Ulysses S. Grant would famously say that he “probably had the least desire for [the presidency] than anyone who ever held it.” That wasn’t exactly true. As his biographer, Ron Chernow, explains, Grant didn’t exactly want the office but he didn’t exactly not want it either. Instead, he had come to feel that he was fated for the office and if he was nominated, he couldn’t decline, and if elected, he would have to serve (this is opposed to his friend, General Sherman, who promised to reject both a nomination and electoral victory if either happened).
A young Marcus Aurelius faced a similar dilemma when Hadrian put forth a succession plan to groom him for the purple even though the boy was only 17 years old. Though it seems almost funny to say now, Marcus did not exactly want to be emperor either. He felt that this whole emperor thing would really infringe on his pursuit of philosophy. He didn’t want to be passing laws — he wanted to be reading books and writing them too.
So why did both men agree, ultimately, to a position that meant the last years of their lives would be consumed by politics, war, budget crises, plagues, stress and heartache? Because each of them believed in duty.
Whether Grant was a good president or not (and whether he should have pursued that second term), he believed that his soldiers had fought and died in that great Civil War for certain ideals, and Grant believed it had fallen on him to make sure those ideals were realized.
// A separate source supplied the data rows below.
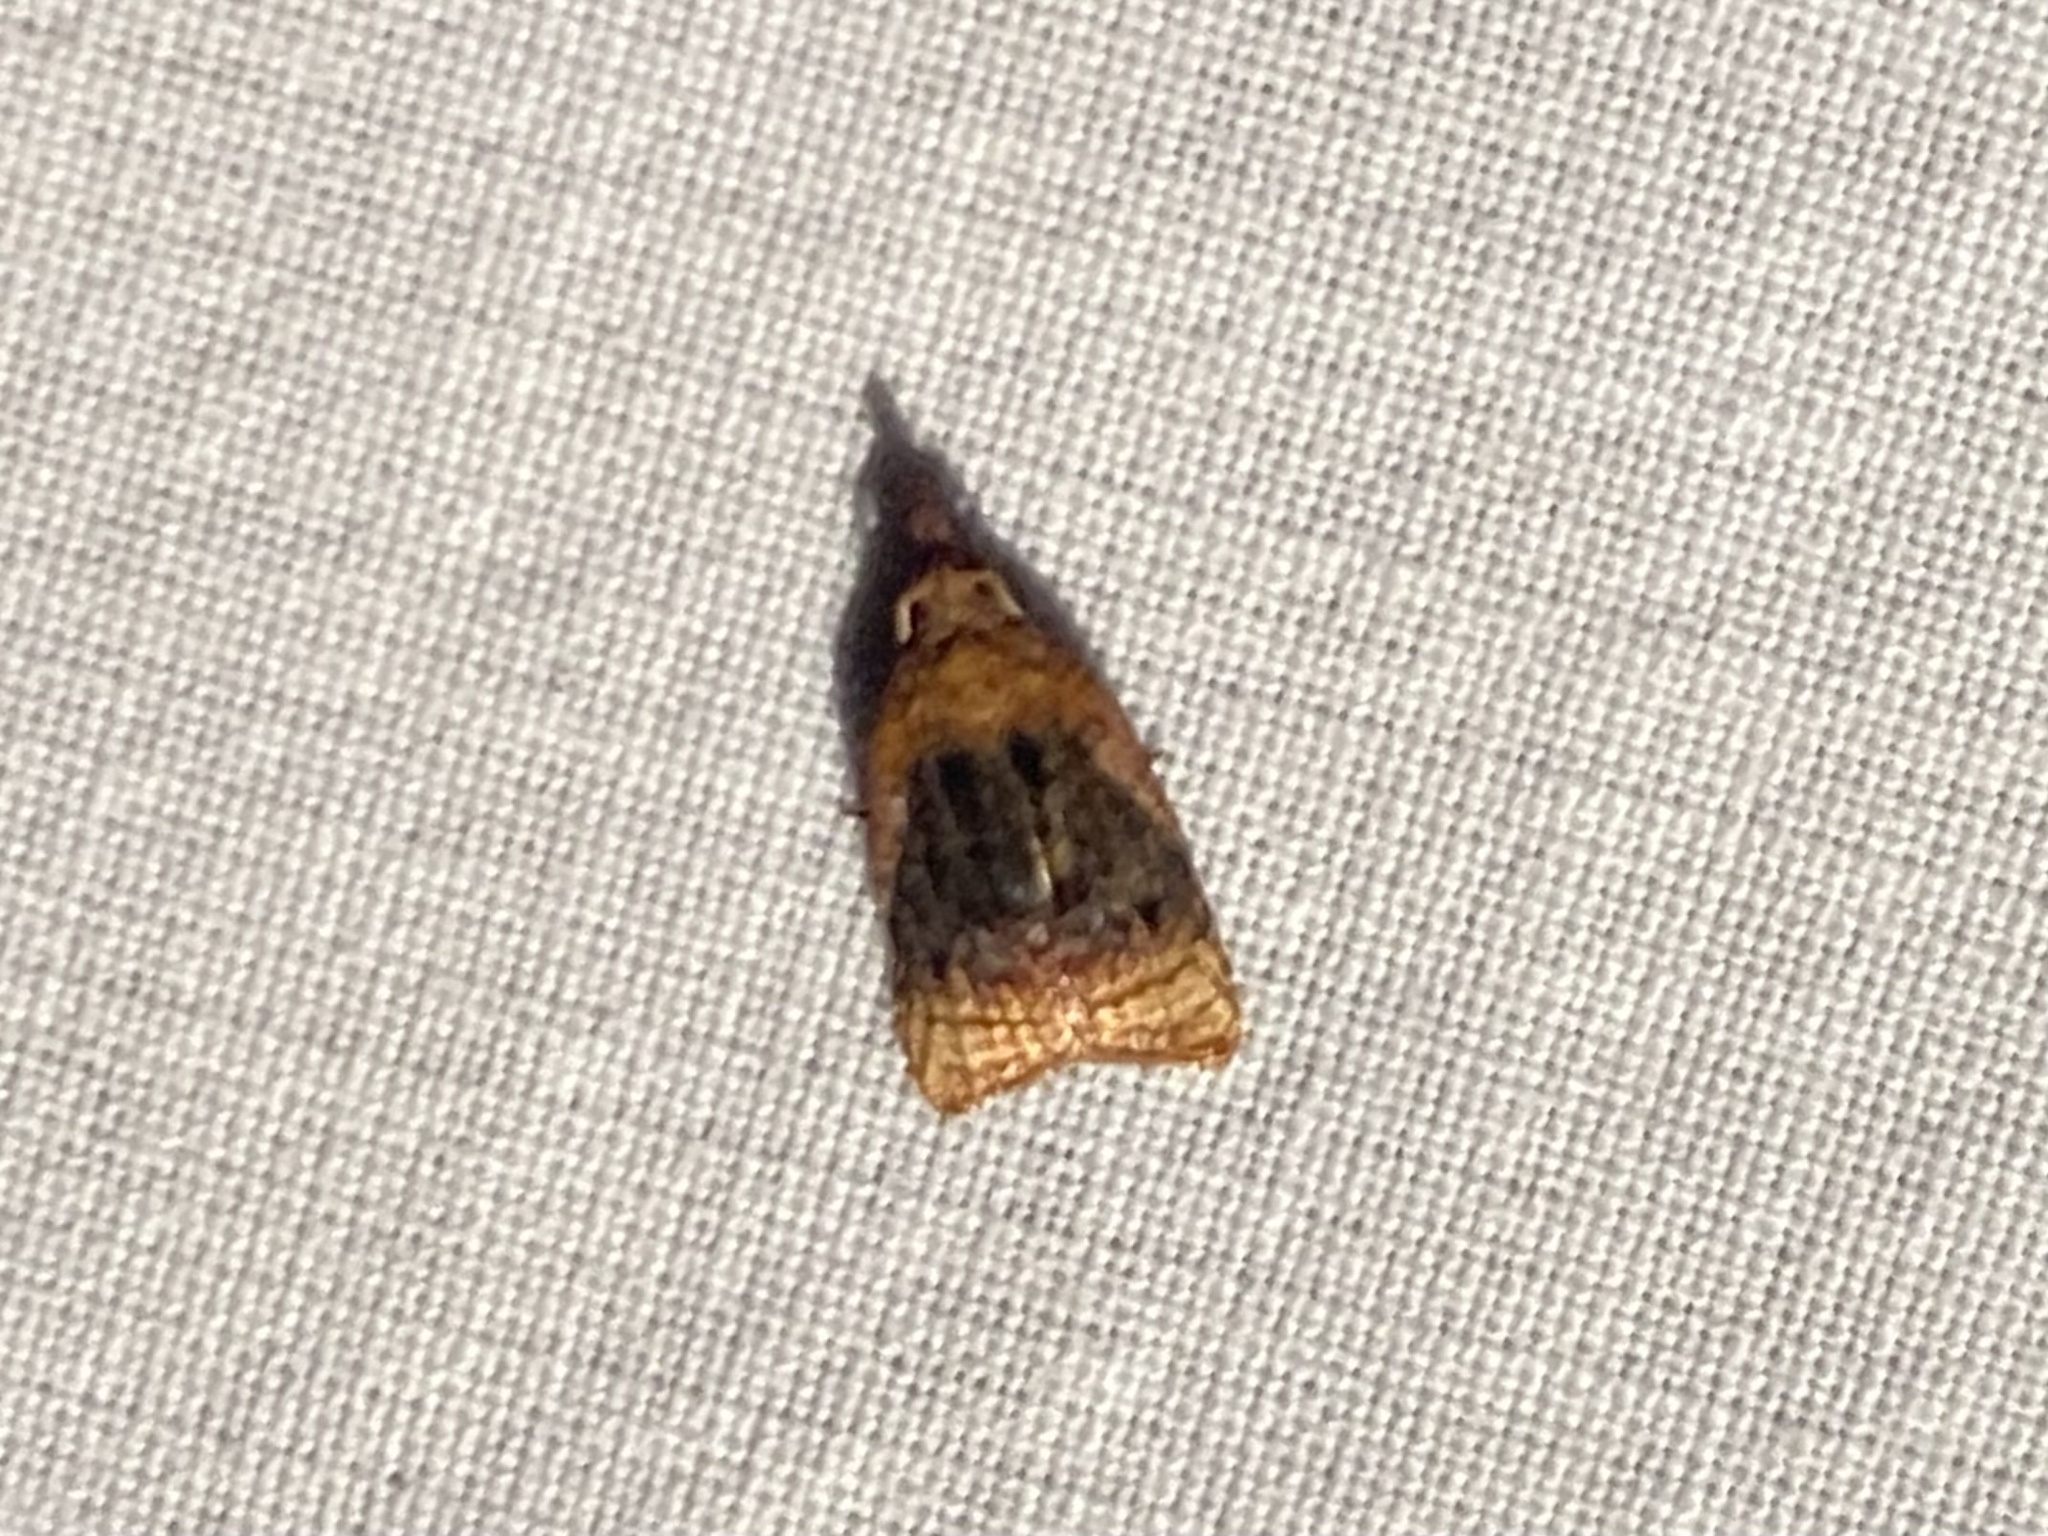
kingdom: Animalia
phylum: Arthropoda
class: Insecta
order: Lepidoptera
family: Tortricidae
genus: Platynota
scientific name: Platynota flavedana
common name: Black-shaded platynota moth
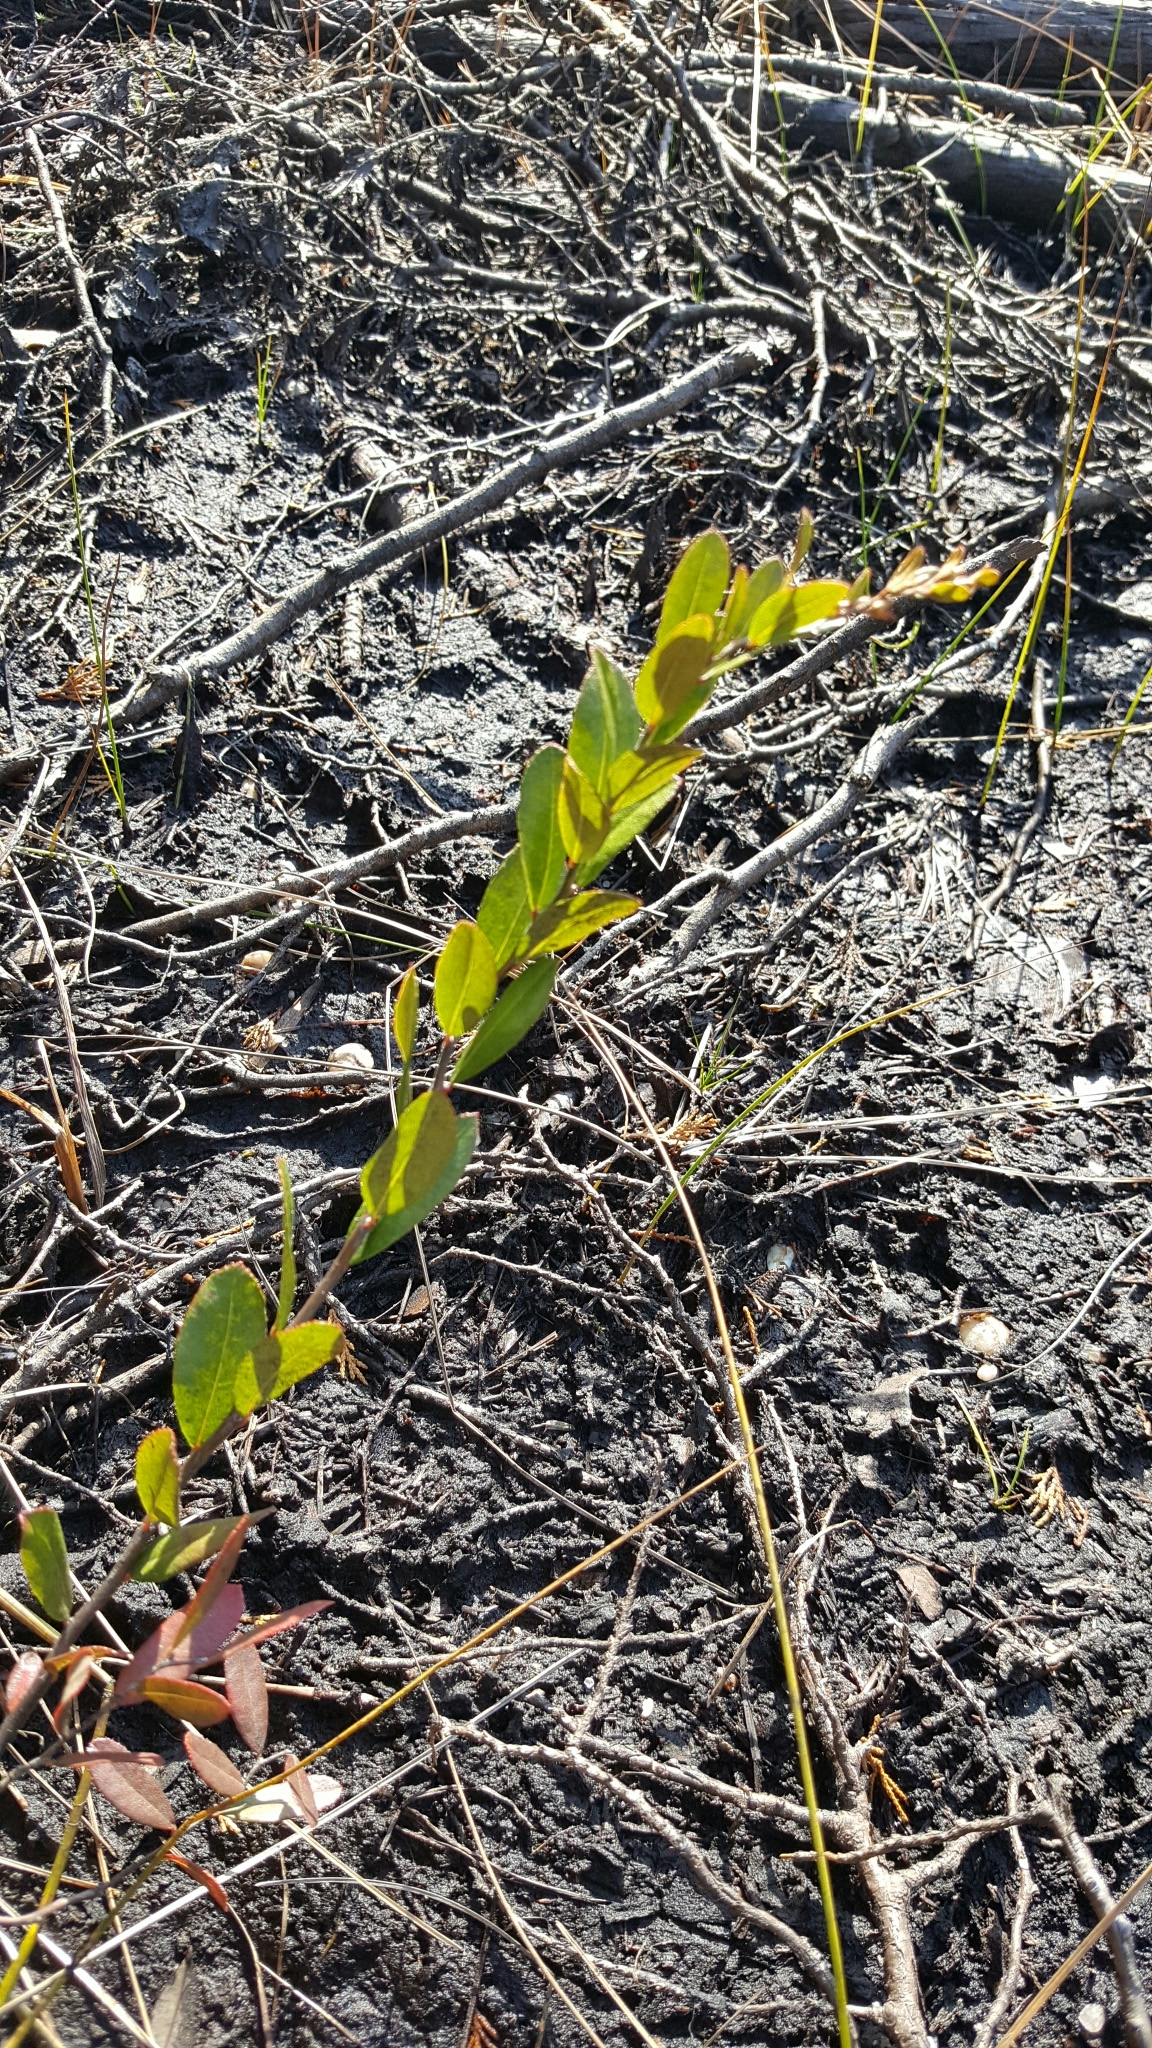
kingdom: Plantae
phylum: Tracheophyta
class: Magnoliopsida
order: Ericales
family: Ericaceae
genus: Chamaedaphne
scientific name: Chamaedaphne calyculata
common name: Leatherleaf
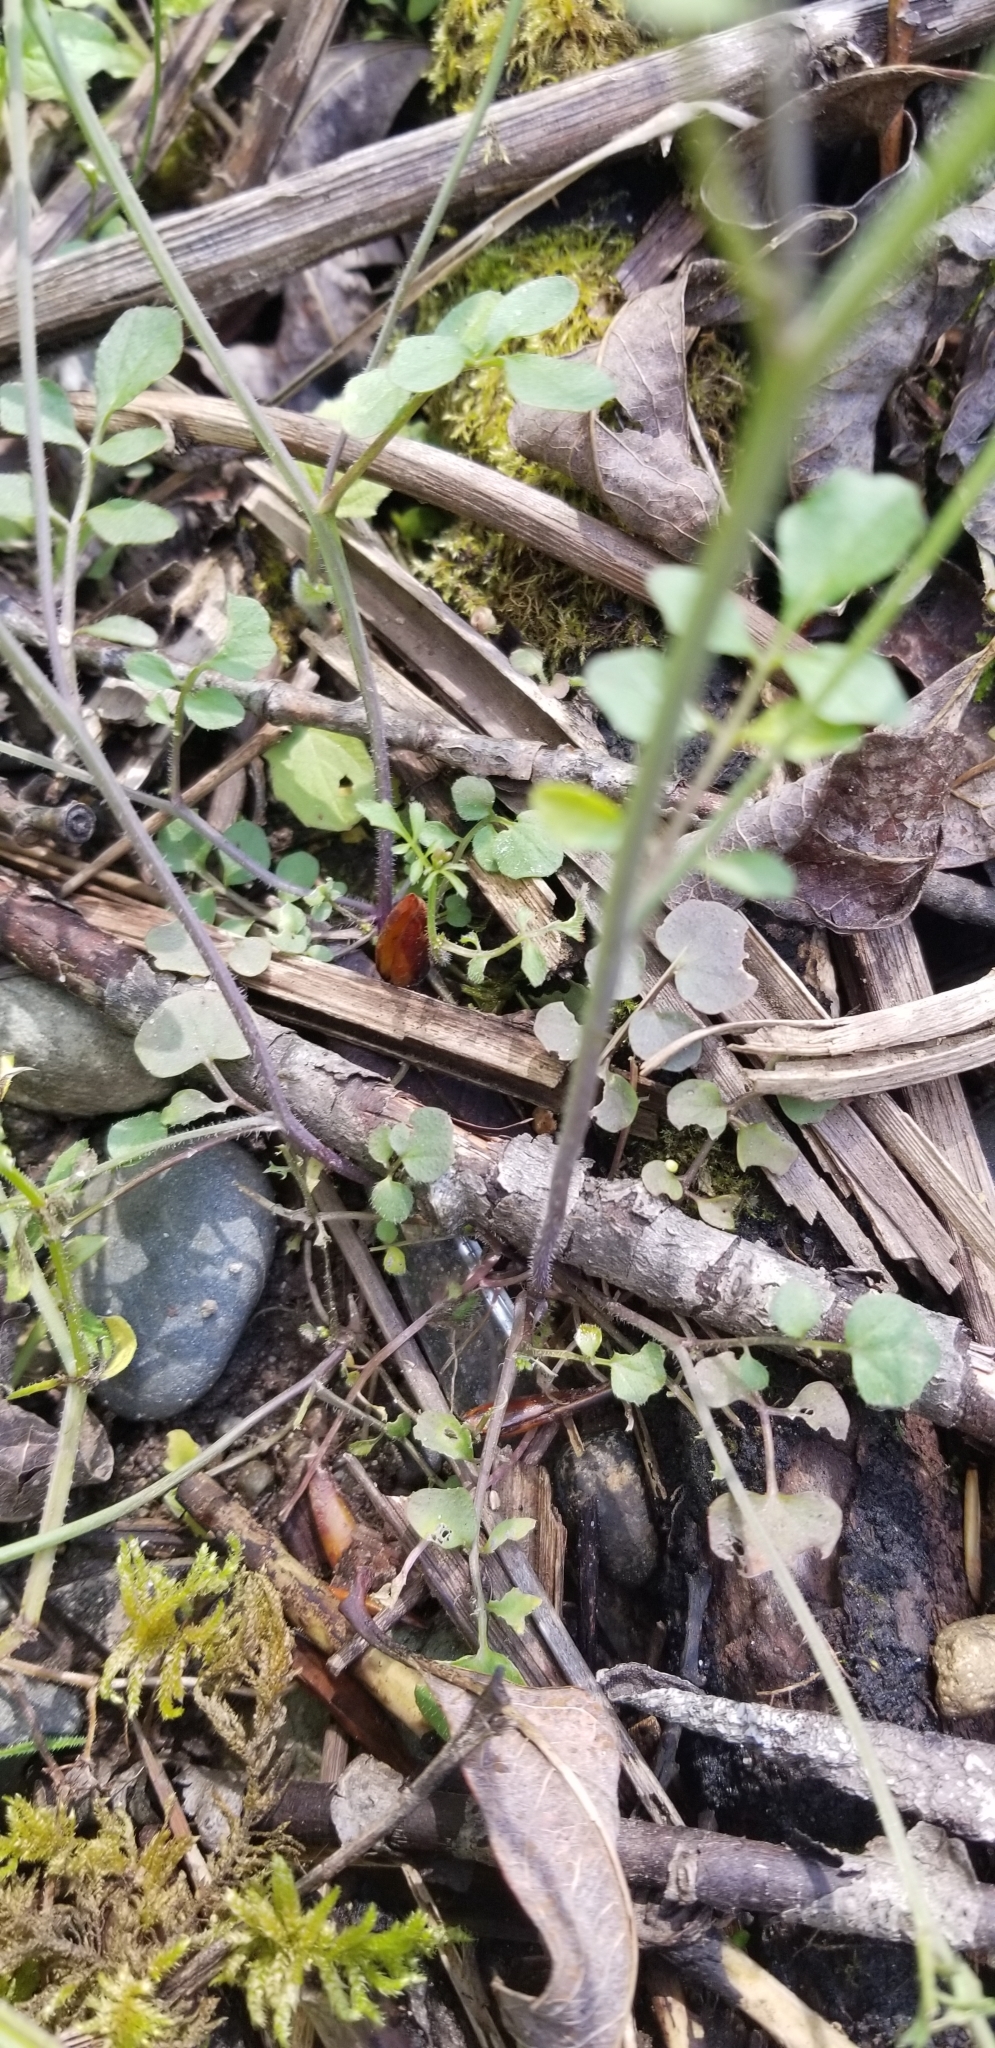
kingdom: Plantae
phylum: Tracheophyta
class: Magnoliopsida
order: Brassicales
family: Brassicaceae
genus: Cardamine
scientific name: Cardamine hirsuta
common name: Hairy bittercress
Marcus, more plainly, didn’t think there was anyone better to lead Rome. “It stares you in the face,” Marcus said to himself, “no role is so well-suited to philosophy as the one you’re in right now.” That is to say: He could be a philosopher and an emperor, in fact, where better to pursue virtue, self-discipline, justice, and service to the common good than as a leader of millions of people?
This is the fundamental tension of Stoicism. In one sense, it says that success and power and fame are indifferents–things not to chase. On the other hand, is it not the duty of every person to fulfill their potential? Don’t we want the most capable and the most honorable among us to contribute and lead?
The Stoic sometimes has to do things they don’t want to do. Those blessed with great gifts are blessed–or burdened–with great responsibility too. That’s what duty is. It means putting aside your selfish wants and thinking about serving a greater need. Starting today.